At the start of June, vlogger Zoella announced a book club collaboration with WHSmith (if you don't know who Zoella is, I can only assume you don't live with any teenagers or spend much time on the internet).  Aimed at encouraging young people to read through the use of Zoe's influence, the book club collection consists of the 8 titles pictured above.  Since then, there has been some discussion online about the books that were chosen, and some concerns have been raised about how the Zoella book club titles portray sex and virginity in particular. 

I read this article which sums everything up nicely including specific examples from the texts so I won't go into too much detail, but generally the issues raised are to do with the emphasis placed on virginity and/or the losing of, and unrealistic, heteronormative portrayals of 'perfect' sex, particularly first time sex.  I haven't read any of the titles other than Giovanna Fletcher's Billy and Me which I would actually say is not a YA book, so I can't offer any opinions on the books themselves, but from reading around the subject a little bit, I do think these are valid concerns.  However, I think it is unfair to place all the responsibility for this on Zoe's shoulders.

The Zoella book club could definitely have been an opportunity to educate young readers and introduce them to a wider range of issues, however I think it would be naive to assume that there were no constraints on the book choices made, or that Zoe was the sole decision maker.  Because of this, I found the closing comment of the article unnecessarily patronising - there's no doubt that she has a young audience but she is a responsible role model in many ways, most notably in her work to raise awareness of mental health and anxiety, and she can't be expected to cover every single issue relevant to teens.   

The real issue is the lack of positive representation to be found in young adult literature generally.

Most of the titles included had already enjoyed popularity in their market - I have heard of them all, despite not having read them myself and I suspect this is why they were chosen.  It is not a coincidence that none of the titles picked stray from the aforementioned narratives surrounding virginity - this is the dominant theme to be found not just in books but in films, tv programmes, even pop songs, and this is reflective of how these issues are discussed in society.  These representations of virginity loss as a life-defining moment will be familiar to us all - how often do we see female characters worried about having sex, or women experiencing negativity if they do?  And whilst I suspect teenage boys are not the target market of the Zoella book club, this applies to them too.  For them, it's a rite of passage; a ticket to respect among their peers.  The chance for Zoe to introduce her book club readers to representations outside of these is limited by the lack of alternatives available.

Having said that, Zoe's reaction to the article was quite disappointing.  She had an opportunity to contribute to a discussion but instead laughed off what she seemed to see as personal criticism, saying that she was tired of people trying to patronise her audience.  I think she's right that teenagers should not be assumed incapable of making their own informed decisions, but it's also fair to say that they are still impressionable and their decisions can be quite easily influenced by things they read.  She did not respond at all to concerns raised about the lack of LGBT representation in her book club picks, potentially alienating these members of her audience.  This is something I would have expected her to give some more thought to - but again, I daresay she was limited to what was already popular.

#### PROVIDED RECORDS:

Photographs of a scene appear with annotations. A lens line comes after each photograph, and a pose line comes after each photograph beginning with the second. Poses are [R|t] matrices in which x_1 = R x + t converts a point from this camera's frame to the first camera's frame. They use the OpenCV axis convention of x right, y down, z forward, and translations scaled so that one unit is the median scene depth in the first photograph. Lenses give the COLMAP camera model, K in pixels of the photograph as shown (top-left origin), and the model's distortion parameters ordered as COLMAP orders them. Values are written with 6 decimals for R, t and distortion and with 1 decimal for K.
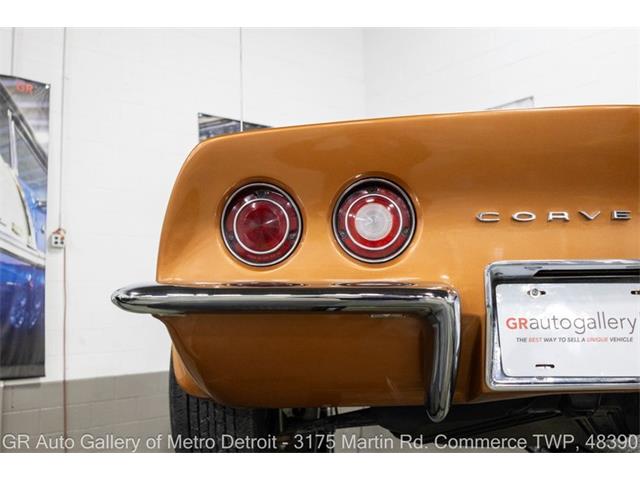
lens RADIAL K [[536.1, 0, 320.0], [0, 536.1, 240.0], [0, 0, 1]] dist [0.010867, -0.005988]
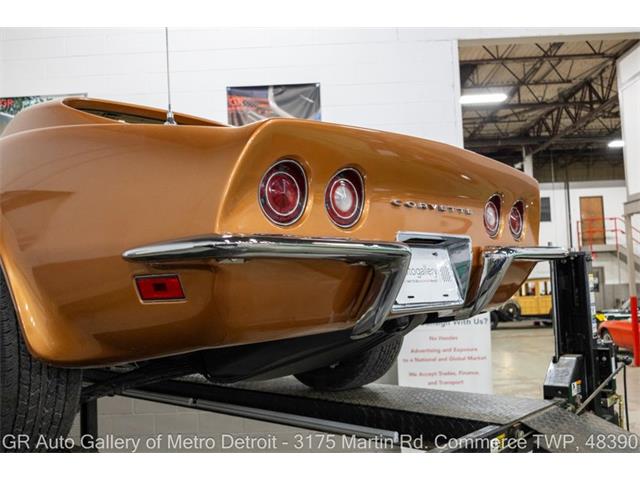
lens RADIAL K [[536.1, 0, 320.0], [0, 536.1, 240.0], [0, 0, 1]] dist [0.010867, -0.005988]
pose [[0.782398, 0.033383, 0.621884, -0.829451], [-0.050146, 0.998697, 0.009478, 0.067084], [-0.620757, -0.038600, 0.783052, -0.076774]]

--

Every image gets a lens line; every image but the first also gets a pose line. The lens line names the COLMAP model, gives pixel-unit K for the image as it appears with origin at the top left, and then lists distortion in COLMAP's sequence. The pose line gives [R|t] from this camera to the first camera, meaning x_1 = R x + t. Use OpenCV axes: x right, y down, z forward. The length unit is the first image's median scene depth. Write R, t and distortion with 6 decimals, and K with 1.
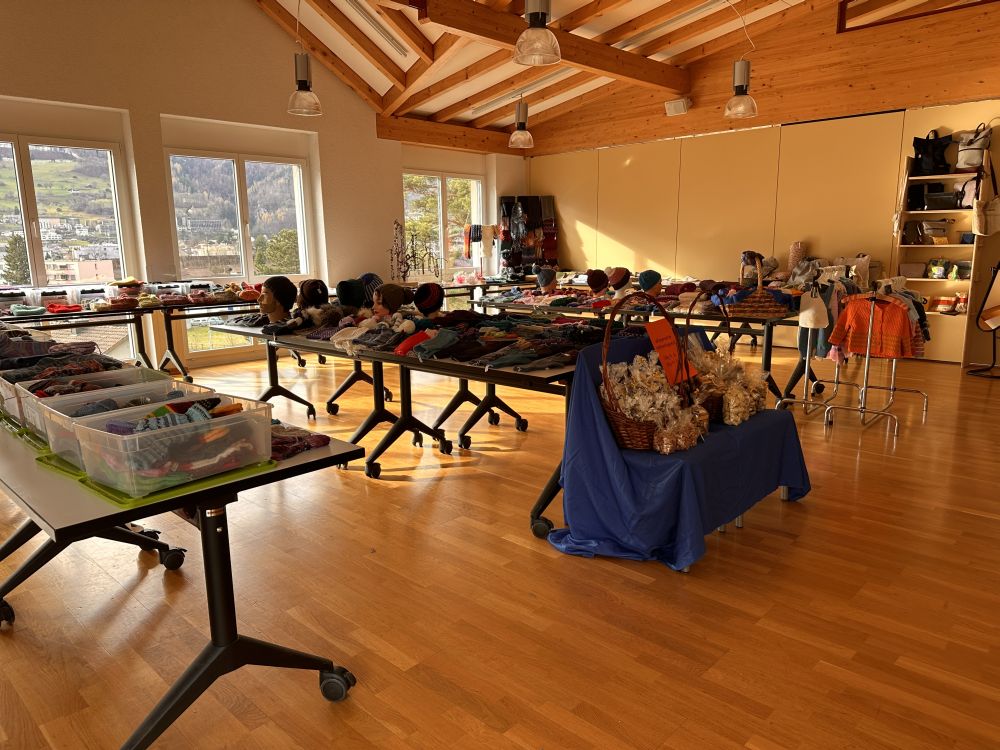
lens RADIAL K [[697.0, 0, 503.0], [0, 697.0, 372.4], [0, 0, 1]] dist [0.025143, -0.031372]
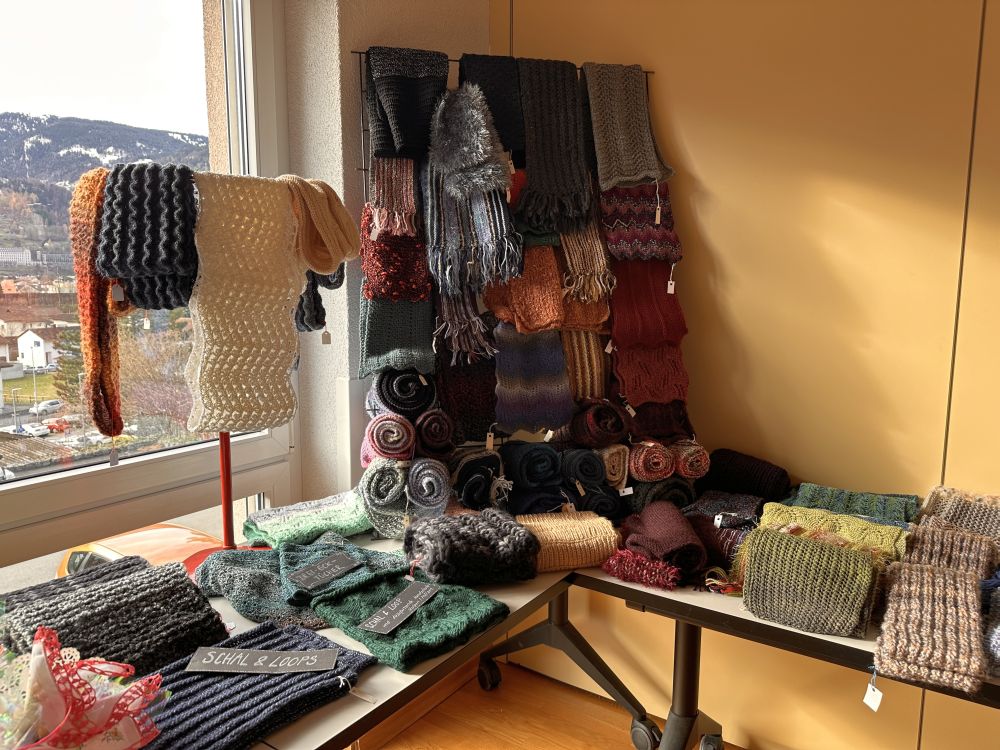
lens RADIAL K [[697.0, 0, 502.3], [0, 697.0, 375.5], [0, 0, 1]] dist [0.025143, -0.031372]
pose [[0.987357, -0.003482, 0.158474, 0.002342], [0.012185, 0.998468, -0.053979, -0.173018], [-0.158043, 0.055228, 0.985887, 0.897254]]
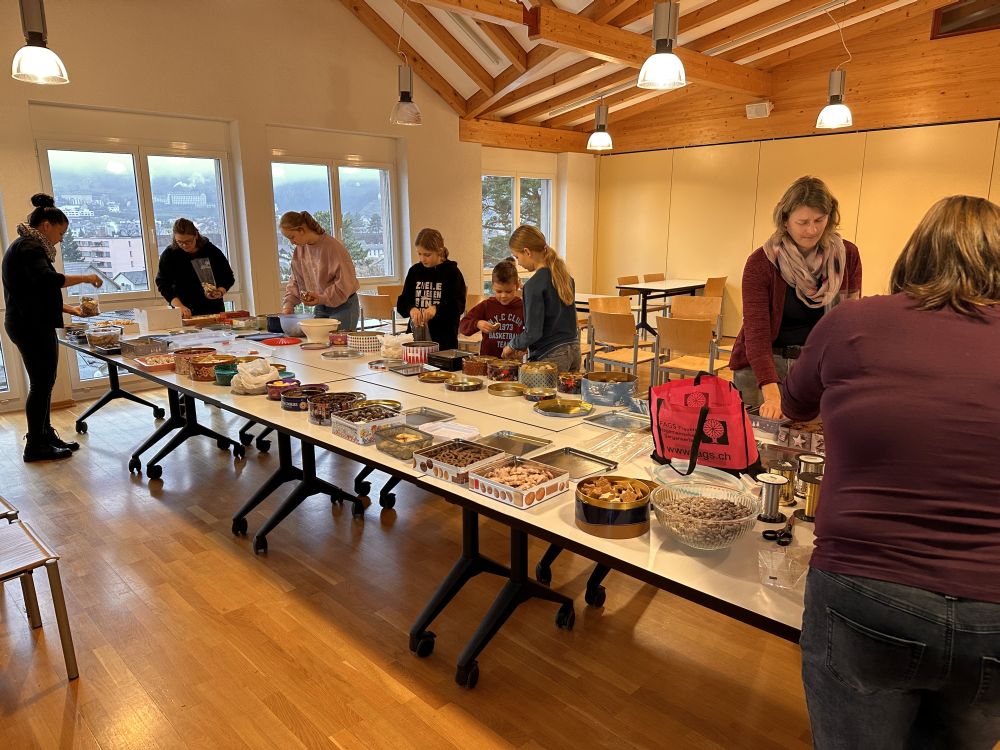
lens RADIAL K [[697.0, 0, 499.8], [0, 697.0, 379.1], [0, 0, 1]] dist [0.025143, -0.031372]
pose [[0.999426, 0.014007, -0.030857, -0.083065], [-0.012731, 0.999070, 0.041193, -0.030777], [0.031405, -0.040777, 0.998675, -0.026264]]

#### ACTIVITY LIST:
1. In the post about the Zoella book club, substitute "condescending" for "patronising" and write out the stretch that begins at the words "The Zoella book club could" and stops after "adult literature generally.".
2. Summarize the post about the Zoella book club in two sentences.
3. Carry the post about the Zoella book club forward from its last sentence.

#### ANSWERS IN ORDER:
1.
The Zoella book club could definitely have been an opportunity to educate young readers and introduce them to a wider range of issues, however I think it would be naive to assume that there were no constraints on the book choices made, or that Zoe was the sole decision maker.  Because of this, I found the closing comment of the article unnecessarily condescending - there's no doubt that she has a young audience but she is a responsible role model in many ways, most notably in her work to raise awareness of mental health and anxiety, and she can't be expected to cover every single issue relevant to teens.   

The real issue is the lack of positive representation to be found in young adult literature generally.

2. The Zoella book club titles chosen with WHSmith drew concerns about how they portray sex and virginity. The writer argues that Zoe should not carry all the blame, since the real issue is the lack of positive representation in young adult literature generally, but still finds her reaction disappointing, especially her silence on the lack of LGBT representation in her picks.

3.
Whilst it would have been nice to see Zoe acknowledge the issues that were raised, and perhaps open the discussion among her audience, I don't think sole responsibility lies with her.  Her aim to encourage young people to read is something that I can definitely get behind.  Instead, I feel it is the responsibility of those writing for young people to ensure they are not perpetuating the myths surrounding virginity in their work, and are inclusive of a wider range of experiences.

5 June 2016

9 Nice Things

Hello everyone, how are we all?  I know things have been very heavily book themed on these pages in recent weeks but I'm going to try and include more lifestyle posts again, starting with this list of things that have been making me smile over the past couple of weeks.

01. The Beauty and The Beast teaser trailer.  I'm so excited to see this film!  I think the casting is perfect and I recently found out that Ewan McGregor is also in it, so basically it's already my favourite film of 2017. 

02. A couple of weeks ago my friend Alice and I had cream tea at The Tetley in Leeds.  It was yummy and it's always lovely to spend the afternoon chatting over a scone and a cuppa or two.

03. Fresh flowers from the market.  I recently picked up these pretty pink roses and they have been adding a lovely pop of colour to my living room.

04. Baking - for the first time in years!  I made banana bread on bank holiday Monday.  I was really pleased with how it turned out, and it made me feel so content to have spent time on something like that on my day off rather than looking at screens.

05. Scented candles, specifically Yankee Candle Lemon Lavender.  I had some time off last week and after spending one whole day cleaning the flat, it was blissful to light a candle and put my feet up.  I don't think the power of a scented candle can ever be overstated!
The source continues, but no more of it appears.